Dataset records:
# # #

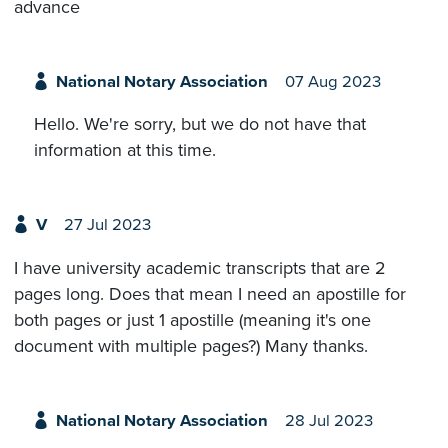
advance
National Notary Association
07 Aug 2023
Hello. We're sorry, but we do not have that
information at this time.
V
27 Jul 2023
I have university academic transcripts that are 2
pages long. Does that mean I need an apostille for
both pages or just 1 apostille (meaning it's one
document with multiple pages?) Many thanks.
National Notary Association
28 Jul 2023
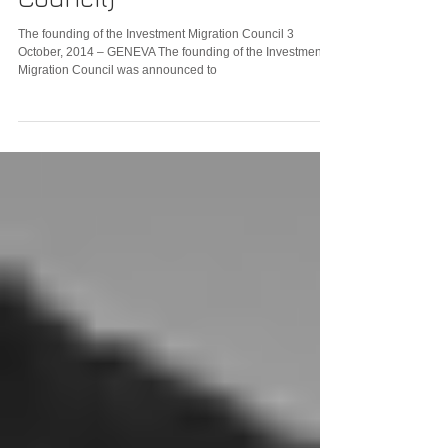
The founding of the Investment Migration Council 3
October, 2014 – GENEVA The founding of the Investment
Migration Council was announced to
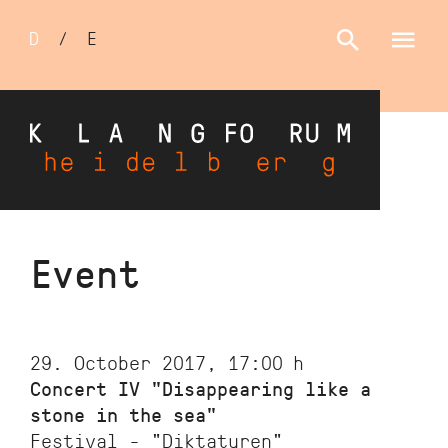
Sprachumschalter
D
/
E
Skip
Event
to
main
content
29. October 2017, 17:00
h
Concert IV "Disappearing like a
stone in the sea"
Festival - "Diktaturen"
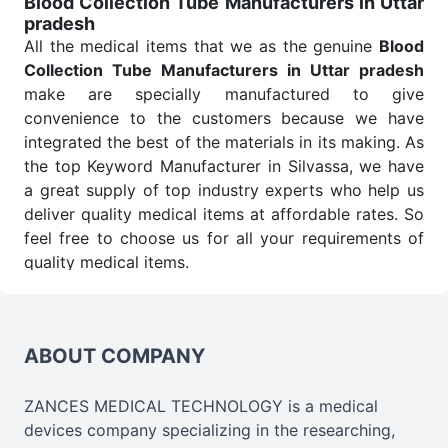
Blood Collection Tube Manufacturers in Uttar
pradesh
Send Enquiry
All the medical items that we as the genuine
Blood
Collection Tube Manufacturers in Uttar pradesh
make are specially manufactured to give
convenience to the customers because we have
integrated the best of the materials in its making. As
the top Keyword Manufacturer in Silvassa, we have
a great supply of top industry experts who help us
deliver quality medical items at affordable rates. So
feel free to choose us for all your requirements of
quality medical items.
Blood Collection Tube Wholesale
Suppliers in
Uttar pradesh
We are the affordable
Blood Collection Tube
Wholesale
Suppliers in Uttar pradesh.
Our
ABOUT COMPANY
products for diagnostics, surgery, emergency, and
routine check-ups all help meet healthcare
ZANCES MEDICAL TECHNOLOGY is a medical
professionals' varied needs. Consider us for all the
devices company specializing in the researching,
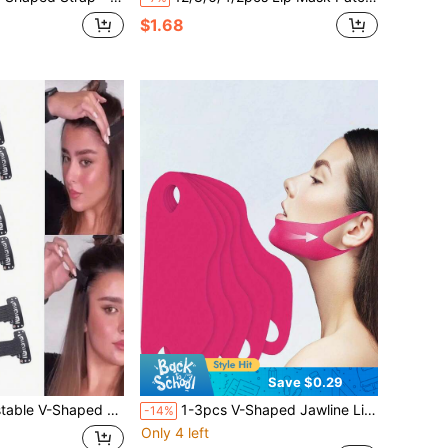
$1.68
Save $0.29
c Lifting Straps For Tightening Eye Area And Forehead, Invisible Headband, Instant Shaping
1-3pcs V-Shaped Jawline Lifting Straps For Women - Double Chin Tightening Band - Jawline Shaping Lifting Patch - Neck Lifting Strap For Sleep
-14%
Only 4 left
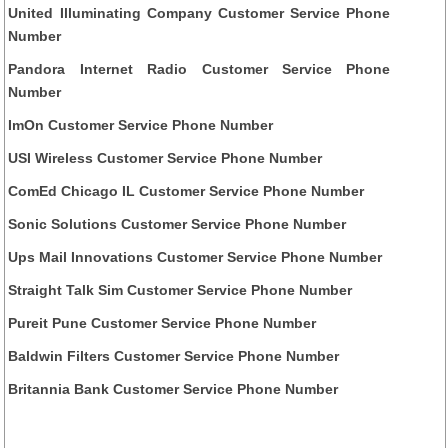
United Illuminating Company Customer Service Phone
Number
Pandora Internet Radio Customer Service Phone
Number
ImOn Customer Service Phone Number
USI Wireless Customer Service Phone Number
ComEd Chicago IL Customer Service Phone Number
Sonic Solutions Customer Service Phone Number
Ups Mail Innovations Customer Service Phone Number
Straight Talk Sim Customer Service Phone Number
Pureit Pune Customer Service Phone Number
Baldwin Filters Customer Service Phone Number
Britannia Bank Customer Service Phone Number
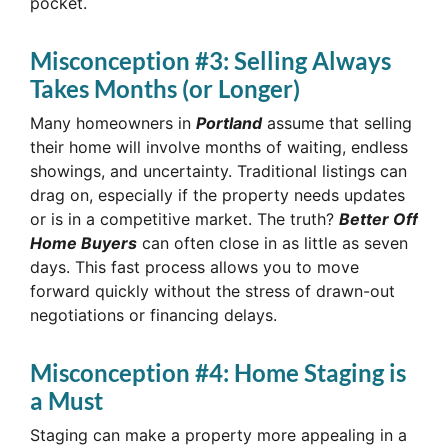
pocket.
Misconception #3: Selling Always
Takes Months (or Longer)
Many homeowners in
Portland
assume that selling
their home will involve months of waiting, endless
showings, and uncertainty. Traditional listings can
drag on, especially if the property needs updates
or is in a competitive market. The truth?
Better Off
Home Buyers
can often close in as little as seven
days. This fast process allows you to move
forward quickly without the stress of drawn-out
negotiations or financing delays.
Misconception #4: Home Staging is
a Must
Staging can make a property more appealing in a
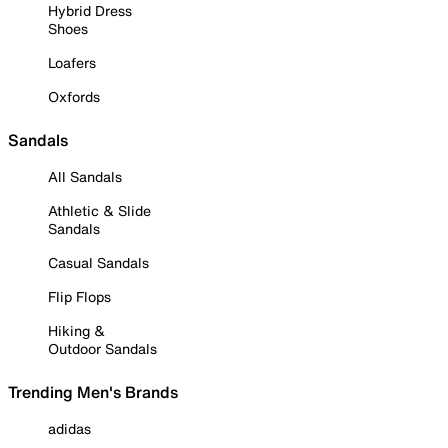
Hybrid Dress
Shoes
Loafers
Oxfords
Sandals
All Sandals
Athletic & Slide
Sandals
Casual Sandals
Flip Flops
Hiking &
Outdoor Sandals
Trending Men's Brands
adidas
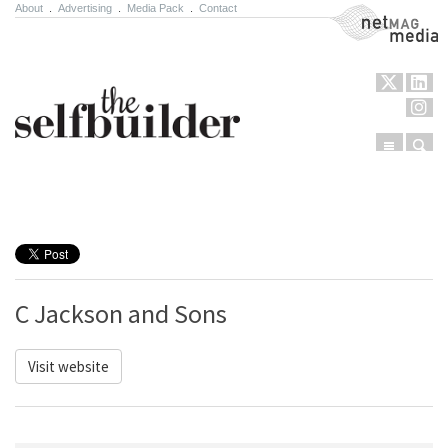
About
.
Advertising
.
Media Pack
.
Contact
NetMag Media
Menu
Sear
Skip to content
C Jackson and Sons
Visit website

# # #

From the first line above to the last, reproduce the records exactly but without the pictures.

advance
National Notary Association
07 Aug 2023
Hello. We're sorry, but we do not have that
information at this time.
V
27 Jul 2023
I have university academic transcripts that are 2
pages long. Does that mean I need an apostille for
both pages or just 1 apostille (meaning it's one
document with multiple pages?) Many thanks.
National Notary Association
28 Jul 2023
The founding of the Investment Migration Council 3
October, 2014 – GENEVA The founding of the Investment
Migration Council was announced to
Sprachumschalter
D
/
E
Skip
Event
to
main
content
29. October 2017, 17:00
h
Concert IV "Disappearing like a
stone in the sea"
Festival - "Diktaturen"
Blood Collection Tube Manufacturers in Uttar
pradesh
Send Enquiry
All the medical items that we as the genuine
Blood
Collection Tube Manufacturers in Uttar pradesh
make are specially manufactured to give
convenience to the customers because we have
integrated the best of the materials in its making. As
the top Keyword Manufacturer in Silvassa, we have
a great supply of top industry experts who help us
deliver quality medical items at affordable rates. So
feel free to choose us for all your requirements of
quality medical items.
Blood Collection Tube Wholesale
Suppliers in
Uttar pradesh
We are the affordable
Blood Collection Tube
Wholesale
Suppliers in Uttar pradesh.
Our
ABOUT COMPANY
products for diagnostics, surgery, emergency, and
routine check-ups all help meet healthcare
ZANCES MEDICAL TECHNOLOGY is a medical
professionals' varied needs. Consider us for all the
devices company specializing in the researching,
$1.68
Save $0.29
c Lifting Straps For Tightening Eye Area And Forehead, Invisible Headband, Instant Shaping
1-3pcs V-Shaped Jawline Lifting Straps For Women - Double Chin Tightening Band - Jawline Shaping Lifting Patch - Neck Lifting Strap For Sleep
-14%
Only 4 left
United Illuminating Company Customer Service Phone
Number
Pandora Internet Radio Customer Service Phone
Number
ImOn Customer Service Phone Number
USI Wireless Customer Service Phone Number
ComEd Chicago IL Customer Service Phone Number
Sonic Solutions Customer Service Phone Number
Ups Mail Innovations Customer Service Phone Number
Straight Talk Sim Customer Service Phone Number
Pureit Pune Customer Service Phone Number
Baldwin Filters Customer Service Phone Number
Britannia Bank Customer Service Phone Number
pocket.
Misconception #3: Selling Always
Takes Months (or Longer)
Many homeowners in
Portland
assume that selling
their home will involve months of waiting, endless
showings, and uncertainty. Traditional listings can
drag on, especially if the property needs updates
or is in a competitive market. The truth?
Better Off
Home Buyers
can often close in as little as seven
days. This fast process allows you to move
forward quickly without the stress of drawn-out
negotiations or financing delays.
Misconception #4: Home Staging is
a Must
Staging can make a property more appealing in a
Hybrid Dress
Shoes
Loafers
Oxfords
Sandals
All Sandals
Athletic & Slide
Sandals
Casual Sandals
Flip Flops
Hiking &
Outdoor Sandals
Trending Men's Brands
adidas
About
.
Advertising
.
Media Pack
.
Contact
NetMag Media
Menu
Sear
Skip to content
C Jackson and Sons
Visit website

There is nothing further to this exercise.